* REQUIREMENT: From the data, copy out every line in which the word "City" appears.

Segment Start: EXERCISE MATERIALS

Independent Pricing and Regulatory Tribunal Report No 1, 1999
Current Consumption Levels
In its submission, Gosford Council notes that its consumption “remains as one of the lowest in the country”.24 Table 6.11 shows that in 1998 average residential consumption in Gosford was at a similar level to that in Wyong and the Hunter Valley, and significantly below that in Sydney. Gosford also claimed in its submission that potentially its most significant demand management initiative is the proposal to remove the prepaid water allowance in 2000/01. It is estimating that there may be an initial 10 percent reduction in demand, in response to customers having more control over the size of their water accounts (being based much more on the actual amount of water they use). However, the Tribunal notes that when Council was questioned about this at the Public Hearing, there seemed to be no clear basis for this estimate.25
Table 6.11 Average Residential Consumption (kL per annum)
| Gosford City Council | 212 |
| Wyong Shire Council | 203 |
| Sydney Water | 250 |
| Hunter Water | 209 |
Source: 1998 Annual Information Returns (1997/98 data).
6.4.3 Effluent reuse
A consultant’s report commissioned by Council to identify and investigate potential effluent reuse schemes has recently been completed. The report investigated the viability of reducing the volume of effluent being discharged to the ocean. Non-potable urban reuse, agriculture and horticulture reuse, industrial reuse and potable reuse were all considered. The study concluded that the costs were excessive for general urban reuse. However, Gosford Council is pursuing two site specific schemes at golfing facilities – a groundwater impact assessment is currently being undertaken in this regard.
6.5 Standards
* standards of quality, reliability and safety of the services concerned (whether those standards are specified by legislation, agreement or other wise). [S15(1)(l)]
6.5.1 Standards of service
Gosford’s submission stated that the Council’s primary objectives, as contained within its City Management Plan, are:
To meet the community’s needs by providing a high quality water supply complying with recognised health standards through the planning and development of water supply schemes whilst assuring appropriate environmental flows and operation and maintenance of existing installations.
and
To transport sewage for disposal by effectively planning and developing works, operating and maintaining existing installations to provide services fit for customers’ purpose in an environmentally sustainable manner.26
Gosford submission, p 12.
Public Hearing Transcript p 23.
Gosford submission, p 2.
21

Segment End: EXERCISE MATERIALS

* SOLUTION:
| Gosford City Council | 212 |
Gosford’s submission stated that the Council’s primary objectives, as contained within its City Management Plan, are:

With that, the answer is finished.